Lee Seung-Tae, Muench Marcus O, Fomin Marina E, Xiao Jianqiao, Zhou Mi, de Smith Adam, Martín-Subero José I, Heath Simon, Houseman E Andres, Roy Ritu, Wrensch Margaret, Wiencke John, Metayer Catherine, Wiemels Joseph L
Department of Epidemiology and Biostatistics, University of California at San Francisco, San Francisco, CA 94158, USA Department of Laboratory Medicine, Yonsei University College of Medicine, Seoul 120752, Republic of Korea.
Blood Systems Research Institute, University of California at San Francisco, San Francisco, CA 94158, USA Liver Center and Department of Laboratory Medicine, University of California at San Francisco, San Francisco, CA 94158, USA.
Nucleic Acids Res. 2015 Mar 11;43(5):2590-602. doi: 10.1093/nar/gkv103. Epub 2015 Feb 17.

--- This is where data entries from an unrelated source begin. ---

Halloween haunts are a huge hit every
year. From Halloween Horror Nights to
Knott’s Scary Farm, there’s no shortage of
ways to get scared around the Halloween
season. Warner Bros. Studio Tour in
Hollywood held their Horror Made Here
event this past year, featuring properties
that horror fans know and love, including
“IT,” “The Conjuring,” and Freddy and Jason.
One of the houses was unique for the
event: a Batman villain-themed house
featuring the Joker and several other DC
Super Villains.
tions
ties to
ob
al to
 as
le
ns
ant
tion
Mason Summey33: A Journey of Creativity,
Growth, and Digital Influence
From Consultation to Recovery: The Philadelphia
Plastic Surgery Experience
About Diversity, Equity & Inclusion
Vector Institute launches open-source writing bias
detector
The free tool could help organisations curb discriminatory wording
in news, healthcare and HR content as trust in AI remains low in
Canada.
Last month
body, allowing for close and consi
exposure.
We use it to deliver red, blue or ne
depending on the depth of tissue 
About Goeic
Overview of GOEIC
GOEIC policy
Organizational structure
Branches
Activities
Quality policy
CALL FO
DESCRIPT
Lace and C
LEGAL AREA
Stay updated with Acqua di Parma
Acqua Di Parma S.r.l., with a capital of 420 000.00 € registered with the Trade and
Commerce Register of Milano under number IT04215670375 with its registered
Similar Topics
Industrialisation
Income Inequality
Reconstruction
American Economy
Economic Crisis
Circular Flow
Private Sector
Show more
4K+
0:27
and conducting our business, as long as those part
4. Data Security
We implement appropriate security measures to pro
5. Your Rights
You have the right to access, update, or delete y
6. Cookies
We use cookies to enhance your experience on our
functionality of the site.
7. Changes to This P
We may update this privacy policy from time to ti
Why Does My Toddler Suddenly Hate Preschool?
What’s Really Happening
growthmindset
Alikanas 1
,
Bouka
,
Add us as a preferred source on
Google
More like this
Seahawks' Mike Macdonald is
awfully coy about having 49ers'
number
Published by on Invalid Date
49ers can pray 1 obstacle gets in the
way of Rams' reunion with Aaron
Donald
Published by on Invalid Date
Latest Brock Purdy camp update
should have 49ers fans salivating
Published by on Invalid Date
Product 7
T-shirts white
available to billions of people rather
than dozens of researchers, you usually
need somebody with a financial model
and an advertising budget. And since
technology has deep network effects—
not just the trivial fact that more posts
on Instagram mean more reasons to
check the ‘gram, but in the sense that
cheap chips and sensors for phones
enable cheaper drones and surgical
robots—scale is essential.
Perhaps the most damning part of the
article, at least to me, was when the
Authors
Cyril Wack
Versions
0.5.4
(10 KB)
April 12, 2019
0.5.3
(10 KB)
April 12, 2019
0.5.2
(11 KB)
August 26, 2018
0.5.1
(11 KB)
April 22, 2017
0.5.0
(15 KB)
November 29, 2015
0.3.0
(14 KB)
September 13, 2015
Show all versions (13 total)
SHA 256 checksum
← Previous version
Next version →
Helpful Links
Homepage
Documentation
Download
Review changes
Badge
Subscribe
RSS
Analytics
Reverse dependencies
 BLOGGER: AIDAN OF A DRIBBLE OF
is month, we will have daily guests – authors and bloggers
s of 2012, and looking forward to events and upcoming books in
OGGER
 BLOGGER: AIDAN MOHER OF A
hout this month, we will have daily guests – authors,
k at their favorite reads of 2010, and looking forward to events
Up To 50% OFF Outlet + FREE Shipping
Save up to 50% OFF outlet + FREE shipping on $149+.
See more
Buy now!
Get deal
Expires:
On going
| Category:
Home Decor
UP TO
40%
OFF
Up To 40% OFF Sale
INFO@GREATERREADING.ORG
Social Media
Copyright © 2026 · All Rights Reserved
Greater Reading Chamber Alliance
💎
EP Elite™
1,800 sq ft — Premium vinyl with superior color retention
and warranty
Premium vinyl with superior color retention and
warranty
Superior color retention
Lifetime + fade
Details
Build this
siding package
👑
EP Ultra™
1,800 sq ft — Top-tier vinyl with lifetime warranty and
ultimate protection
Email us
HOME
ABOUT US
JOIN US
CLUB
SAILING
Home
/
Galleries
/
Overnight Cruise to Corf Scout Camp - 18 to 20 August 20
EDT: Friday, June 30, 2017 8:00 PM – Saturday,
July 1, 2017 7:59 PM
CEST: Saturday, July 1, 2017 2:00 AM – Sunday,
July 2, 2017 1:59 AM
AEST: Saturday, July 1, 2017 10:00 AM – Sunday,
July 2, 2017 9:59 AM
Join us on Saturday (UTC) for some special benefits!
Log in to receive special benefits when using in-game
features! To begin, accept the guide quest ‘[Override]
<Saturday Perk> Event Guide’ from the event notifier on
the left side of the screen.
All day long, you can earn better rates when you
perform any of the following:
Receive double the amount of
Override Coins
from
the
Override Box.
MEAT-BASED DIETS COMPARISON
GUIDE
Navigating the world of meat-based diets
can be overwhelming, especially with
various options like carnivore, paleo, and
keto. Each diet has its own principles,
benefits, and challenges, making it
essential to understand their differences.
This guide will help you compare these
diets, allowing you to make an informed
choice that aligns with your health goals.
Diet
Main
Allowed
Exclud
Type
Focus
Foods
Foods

We investigated DNA methylomes of pediatric B-cell acute lymphoblastic leukemias (B-ALLs) using whole-genome bisulfite sequencing and high-definition microarrays, along with RNA expression profiles. Epigenetic alteration of B-ALLs occurred in two tracks: de novo methylation of small functional compartments and demethylation of large inter-compartmental backbones. The deviations were exaggerated in lamina-associated domains, with differences corresponding to methylation clusters and/or cytogenetic groups. Our data also suggested a pivotal role of polycomb and CTBP2 in de novo methylation, which may be traced back to bivalency status of embryonic stem cells. Driven by these potent epigenetic modulations, suppression of polycomb target genes was observed along with disruption of developmental fate and cell cycle and mismatch repair pathways and altered activities of key upstream regulators.
我们使用全基因组亚硫酸氢盐测序、高清微阵列以及RNA表达谱,对儿童B细胞急性淋巴细胞白血病(B-ALL)的DNA甲基化组进行了研究。B-ALL的表观遗传改变发生在两条轨迹上:小功能区室的从头甲基化和大的区间主干的去甲基化。这些偏差在与核纤层相关的结构域中被放大,差异与甲基化簇和/或细胞遗传学组相对应。我们的数据还表明,多梳蛋白和CTBP2在从头甲基化中起关键作用,这可能追溯到胚胎干细胞的双价状态。在这些强大的表观遗传调控作用下,观察到多梳蛋白靶基因的抑制,同时发育命运、细胞周期和错配修复途径受到破坏,关键上游调节因子的活性发生改变。